Task item
Could you give back exactly the lines below from the one with "150: (765, 500)" through the one with "187: (271, 273)", without a single picture?

Task data
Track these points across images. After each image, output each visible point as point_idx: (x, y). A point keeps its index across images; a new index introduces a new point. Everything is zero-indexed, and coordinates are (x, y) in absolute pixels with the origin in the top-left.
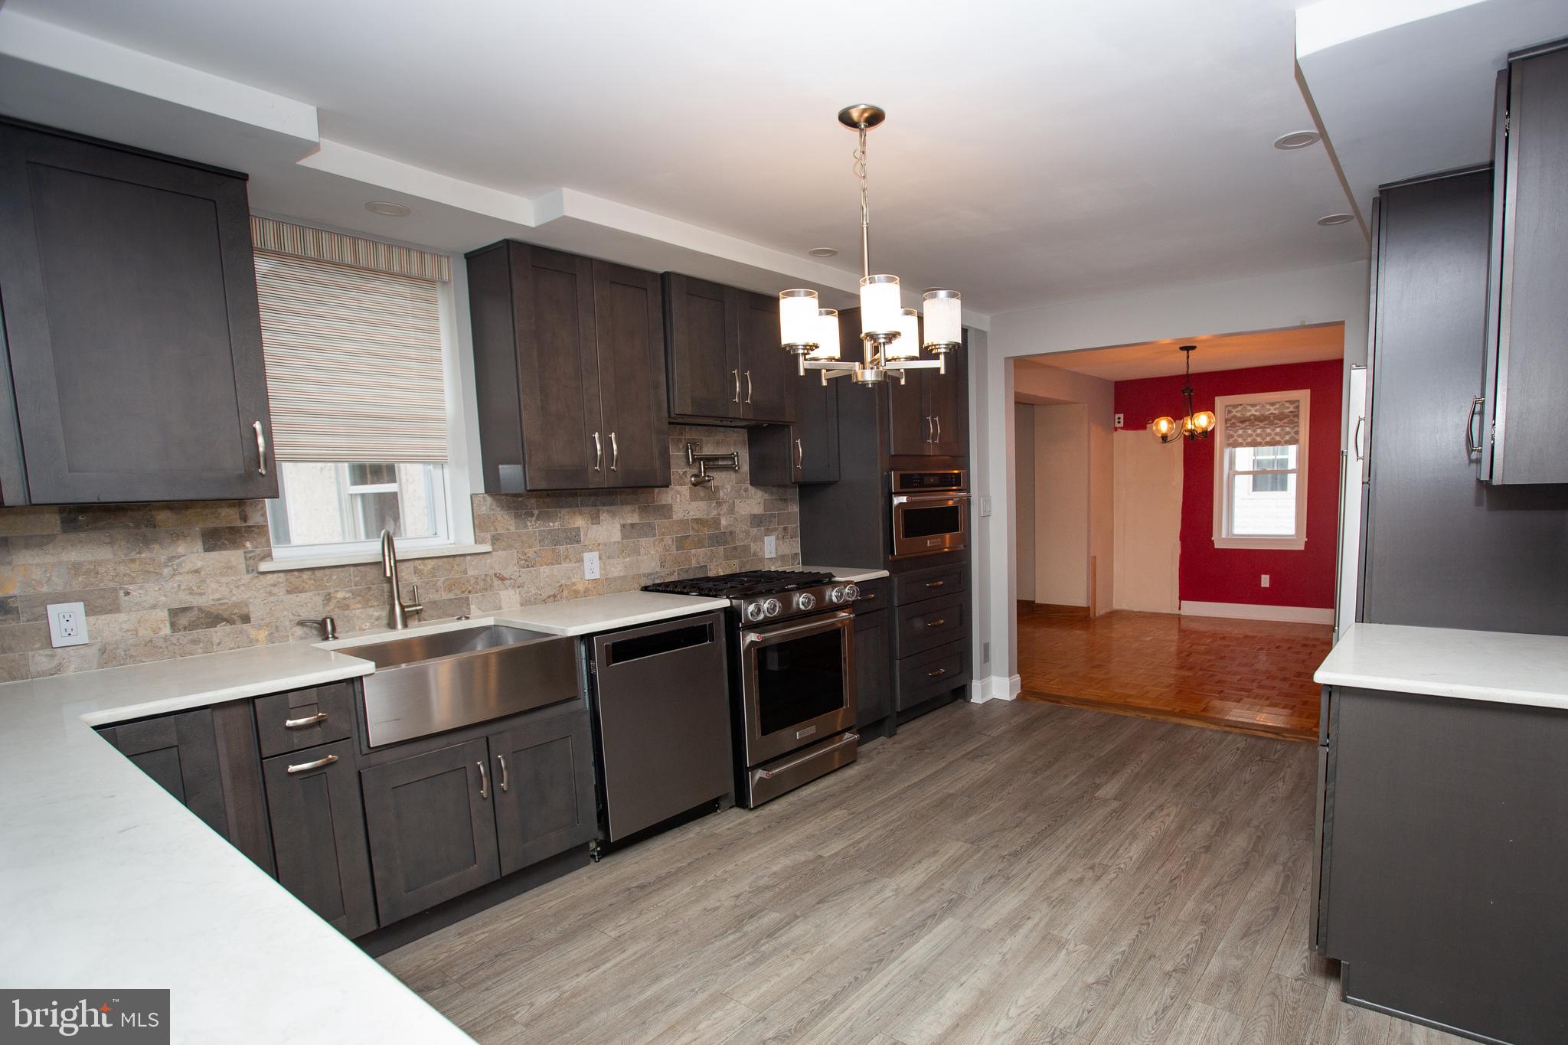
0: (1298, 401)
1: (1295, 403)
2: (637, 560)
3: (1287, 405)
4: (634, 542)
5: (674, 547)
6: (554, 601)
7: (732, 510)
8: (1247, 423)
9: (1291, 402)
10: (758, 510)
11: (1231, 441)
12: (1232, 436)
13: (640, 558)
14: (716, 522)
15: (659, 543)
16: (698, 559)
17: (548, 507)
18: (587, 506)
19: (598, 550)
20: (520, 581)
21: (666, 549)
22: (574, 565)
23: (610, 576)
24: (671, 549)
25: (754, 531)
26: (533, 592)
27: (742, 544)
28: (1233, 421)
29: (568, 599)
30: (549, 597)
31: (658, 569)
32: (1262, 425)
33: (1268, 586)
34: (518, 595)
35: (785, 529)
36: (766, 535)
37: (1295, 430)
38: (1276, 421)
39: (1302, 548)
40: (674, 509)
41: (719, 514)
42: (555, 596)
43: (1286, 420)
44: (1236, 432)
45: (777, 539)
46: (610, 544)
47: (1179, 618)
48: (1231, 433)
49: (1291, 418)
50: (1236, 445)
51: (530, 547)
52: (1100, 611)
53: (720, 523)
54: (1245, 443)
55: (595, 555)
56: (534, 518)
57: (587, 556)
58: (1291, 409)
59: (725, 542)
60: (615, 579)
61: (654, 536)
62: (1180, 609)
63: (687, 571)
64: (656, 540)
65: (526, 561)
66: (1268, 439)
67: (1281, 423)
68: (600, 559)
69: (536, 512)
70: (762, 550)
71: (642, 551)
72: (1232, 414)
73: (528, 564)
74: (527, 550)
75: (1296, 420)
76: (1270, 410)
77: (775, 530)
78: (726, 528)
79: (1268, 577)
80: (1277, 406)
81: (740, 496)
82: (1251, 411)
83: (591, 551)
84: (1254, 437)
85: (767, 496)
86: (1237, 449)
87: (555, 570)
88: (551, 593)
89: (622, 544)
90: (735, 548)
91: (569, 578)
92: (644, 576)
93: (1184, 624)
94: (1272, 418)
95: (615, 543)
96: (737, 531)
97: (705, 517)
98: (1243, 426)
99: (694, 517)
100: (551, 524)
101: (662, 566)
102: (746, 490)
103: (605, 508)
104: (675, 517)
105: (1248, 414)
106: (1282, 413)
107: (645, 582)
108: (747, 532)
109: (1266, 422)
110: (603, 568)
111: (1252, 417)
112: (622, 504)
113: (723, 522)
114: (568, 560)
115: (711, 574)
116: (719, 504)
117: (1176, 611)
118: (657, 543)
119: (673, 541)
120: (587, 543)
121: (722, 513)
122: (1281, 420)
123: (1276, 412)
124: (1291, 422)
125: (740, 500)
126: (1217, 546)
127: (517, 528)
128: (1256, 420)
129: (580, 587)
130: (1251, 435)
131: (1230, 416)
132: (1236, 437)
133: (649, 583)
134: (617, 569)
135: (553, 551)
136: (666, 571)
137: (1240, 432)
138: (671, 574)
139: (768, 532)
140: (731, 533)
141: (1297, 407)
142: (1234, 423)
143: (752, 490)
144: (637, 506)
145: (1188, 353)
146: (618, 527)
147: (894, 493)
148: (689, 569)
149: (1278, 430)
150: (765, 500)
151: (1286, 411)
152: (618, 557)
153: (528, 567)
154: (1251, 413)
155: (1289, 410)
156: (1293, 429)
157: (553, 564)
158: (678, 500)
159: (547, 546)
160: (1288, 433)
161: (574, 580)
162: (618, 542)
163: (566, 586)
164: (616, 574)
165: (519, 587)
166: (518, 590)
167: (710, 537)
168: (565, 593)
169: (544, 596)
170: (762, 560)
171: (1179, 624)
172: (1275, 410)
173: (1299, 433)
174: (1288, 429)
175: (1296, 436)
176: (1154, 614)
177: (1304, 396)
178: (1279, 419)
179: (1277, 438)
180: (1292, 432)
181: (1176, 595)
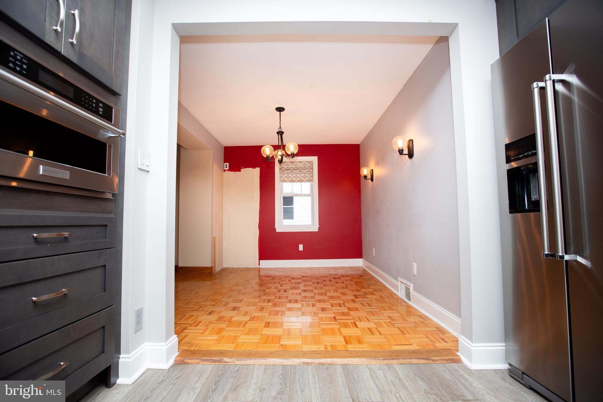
0: (312, 161)
3: (307, 163)
8: (289, 171)
9: (309, 162)
11: (282, 179)
12: (282, 177)
28: (283, 169)
32: (296, 172)
33: (302, 250)
37: (310, 175)
38: (302, 171)
43: (307, 170)
44: (284, 175)
47: (259, 270)
48: (282, 175)
49: (309, 169)
50: (284, 181)
52: (218, 269)
54: (288, 180)
58: (309, 165)
62: (259, 264)
66: (299, 179)
67: (305, 171)
72: (282, 166)
75: (311, 171)
76: (299, 165)
79: (302, 245)
80: (303, 163)
82: (291, 165)
84: (292, 178)
86: (284, 183)
93: (261, 273)
94: (300, 169)
98: (287, 172)
105: (290, 167)
106: (305, 167)
109: (298, 171)
111: (292, 168)
117: (258, 267)
122: (305, 170)
123: (302, 166)
124: (309, 171)
126: (277, 231)
128: (293, 169)
130: (291, 177)
131: (281, 167)
132: (284, 177)
137: (286, 175)
141: (312, 164)
142: (283, 170)
145: (280, 113)
149: (303, 175)
154: (291, 166)
155: (308, 166)
156: (309, 174)
160: (307, 177)
171: (259, 273)
172: (301, 165)
173: (312, 177)
174: (307, 175)
175: (311, 178)
176: (246, 268)
177: (314, 159)
178: (304, 170)
179: (303, 179)
180: (309, 176)
181: (258, 257)
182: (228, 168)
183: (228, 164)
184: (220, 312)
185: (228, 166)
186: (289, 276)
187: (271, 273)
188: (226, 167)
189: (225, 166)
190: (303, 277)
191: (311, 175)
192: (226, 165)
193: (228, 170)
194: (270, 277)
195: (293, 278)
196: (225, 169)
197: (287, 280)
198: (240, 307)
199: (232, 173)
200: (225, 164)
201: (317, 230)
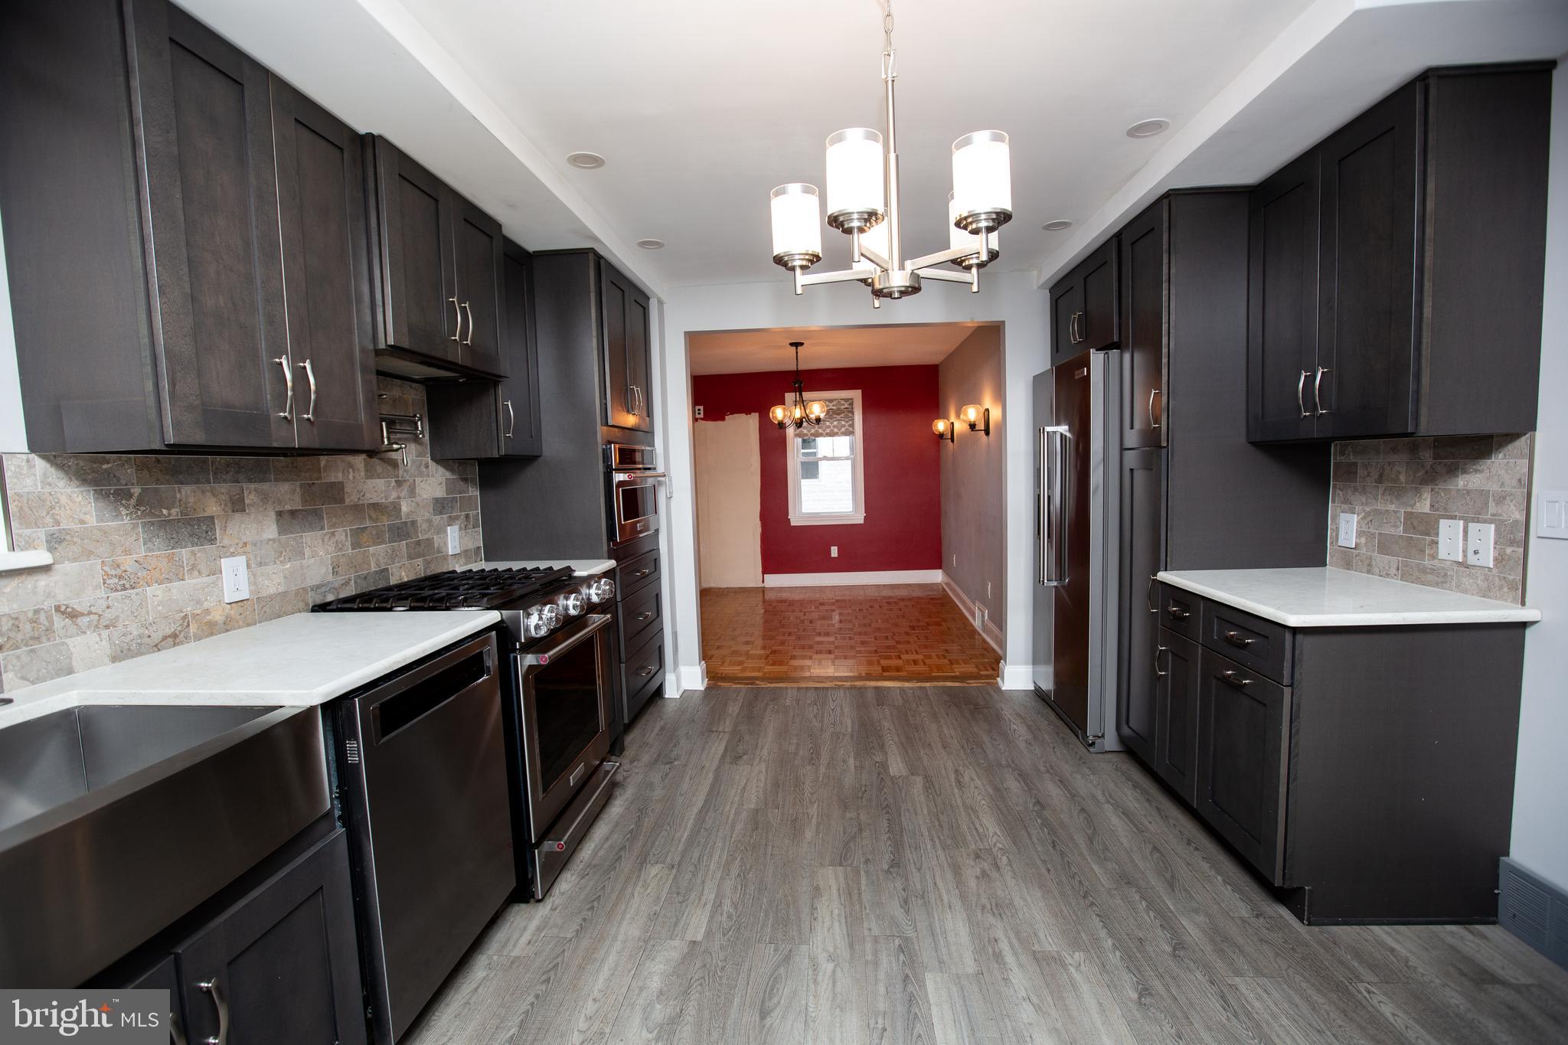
0: (852, 399)
1: (851, 401)
2: (302, 566)
3: (843, 402)
4: (295, 538)
5: (349, 544)
6: (175, 645)
7: (412, 492)
9: (846, 400)
10: (440, 492)
13: (304, 561)
14: (396, 507)
15: (330, 539)
16: (378, 559)
17: (158, 481)
18: (225, 481)
19: (244, 553)
20: (108, 615)
21: (339, 547)
22: (206, 579)
23: (264, 594)
24: (345, 548)
25: (437, 519)
26: (135, 633)
27: (426, 537)
29: (198, 638)
30: (165, 638)
31: (330, 578)
33: (836, 556)
34: (104, 643)
35: (467, 516)
36: (449, 525)
38: (835, 416)
39: (862, 522)
40: (346, 490)
41: (399, 498)
42: (174, 636)
43: (842, 415)
45: (460, 529)
46: (261, 541)
47: (763, 590)
49: (847, 413)
50: (801, 435)
51: (127, 552)
53: (400, 510)
54: (809, 434)
55: (241, 561)
56: (133, 502)
57: (226, 563)
58: (846, 406)
59: (407, 536)
60: (271, 598)
61: (322, 528)
62: (763, 582)
63: (366, 578)
64: (325, 535)
65: (120, 577)
66: (828, 431)
67: (838, 417)
68: (248, 567)
69: (136, 491)
70: (446, 544)
71: (307, 552)
73: (124, 583)
74: (120, 559)
75: (850, 415)
77: (457, 518)
78: (408, 515)
79: (836, 548)
80: (835, 403)
81: (421, 474)
83: (232, 555)
84: (816, 428)
85: (448, 475)
87: (174, 591)
88: (168, 631)
89: (280, 542)
90: (418, 543)
91: (199, 602)
92: (312, 590)
93: (769, 596)
94: (831, 413)
95: (270, 540)
96: (419, 520)
97: (384, 501)
99: (372, 501)
100: (165, 512)
101: (335, 573)
102: (427, 466)
103: (253, 486)
104: (347, 501)
106: (839, 409)
107: (314, 598)
108: (430, 521)
110: (253, 582)
112: (276, 480)
113: (404, 509)
114: (196, 573)
115: (394, 581)
116: (399, 483)
117: (762, 585)
118: (326, 539)
119: (347, 535)
120: (226, 542)
121: (402, 495)
122: (839, 414)
123: (834, 408)
124: (846, 417)
125: (421, 479)
126: (793, 524)
127: (100, 519)
129: (217, 616)
133: (319, 600)
134: (274, 581)
135: (170, 558)
136: (340, 580)
138: (347, 583)
139: (451, 521)
140: (414, 523)
141: (852, 405)
143: (432, 465)
144: (298, 483)
145: (797, 349)
146: (273, 515)
147: (615, 470)
148: (368, 574)
149: (835, 423)
150: (446, 479)
151: (843, 407)
152: (275, 563)
153: (124, 588)
156: (847, 422)
157: (169, 580)
158: (351, 477)
159: (159, 549)
160: (844, 426)
161: (206, 605)
162: (273, 540)
163: (195, 616)
164: (272, 590)
165: (107, 627)
166: (105, 633)
167: (391, 528)
168: (193, 629)
169: (156, 637)
170: (445, 557)
171: (764, 596)
172: (833, 406)
173: (852, 426)
174: (843, 423)
175: (851, 429)
176: (742, 588)
177: (856, 395)
178: (836, 414)
179: (836, 430)
180: (847, 425)
181: (760, 569)
182: (702, 416)
183: (701, 408)
184: (731, 646)
185: (702, 412)
186: (815, 601)
187: (785, 595)
188: (699, 414)
189: (697, 412)
190: (838, 601)
191: (850, 422)
192: (699, 410)
193: (702, 419)
194: (785, 601)
195: (822, 604)
196: (697, 416)
197: (813, 607)
198: (754, 642)
199: (710, 424)
200: (697, 407)
201: (862, 521)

Expected output
150: (765, 500)
151: (1286, 411)
152: (618, 557)
153: (528, 567)
154: (1251, 413)
155: (1289, 410)
156: (1293, 429)
157: (553, 564)
158: (678, 500)
159: (547, 546)
160: (1288, 433)
161: (574, 580)
162: (618, 542)
163: (566, 586)
164: (616, 574)
165: (519, 587)
166: (518, 590)
167: (710, 537)
168: (565, 593)
169: (544, 596)
170: (762, 560)
171: (1179, 624)
172: (1275, 410)
173: (1299, 433)
174: (1288, 429)
175: (1296, 436)
176: (1154, 614)
177: (1304, 396)
178: (1279, 419)
179: (1277, 438)
180: (1292, 432)
181: (1176, 595)
0: (312, 161)
3: (307, 163)
8: (289, 171)
9: (309, 162)
11: (282, 179)
12: (282, 177)
28: (283, 169)
32: (296, 172)
33: (302, 250)
37: (310, 175)
38: (302, 171)
43: (307, 170)
44: (284, 175)
47: (259, 270)
48: (282, 175)
49: (309, 169)
50: (284, 181)
52: (218, 269)
54: (288, 180)
58: (309, 165)
62: (259, 264)
66: (299, 179)
67: (305, 171)
72: (282, 166)
75: (311, 171)
76: (299, 165)
79: (302, 245)
80: (303, 163)
82: (291, 165)
84: (292, 178)
86: (284, 183)
93: (261, 273)
94: (300, 169)
98: (287, 172)
105: (290, 167)
106: (305, 167)
109: (298, 171)
111: (292, 168)
117: (258, 267)
122: (305, 170)
123: (302, 166)
124: (309, 171)
126: (277, 231)
128: (293, 169)
130: (291, 177)
131: (281, 167)
132: (284, 177)
137: (286, 175)
141: (312, 164)
142: (283, 170)
145: (280, 113)
149: (303, 175)
154: (291, 166)
155: (308, 166)
156: (309, 174)
160: (307, 177)
171: (259, 273)
172: (301, 165)
173: (312, 177)
174: (307, 175)
175: (311, 178)
176: (246, 268)
177: (314, 159)
178: (304, 170)
179: (303, 179)
180: (309, 176)
181: (258, 257)
182: (228, 168)
183: (228, 164)
184: (220, 312)
185: (228, 166)
186: (289, 276)
187: (271, 273)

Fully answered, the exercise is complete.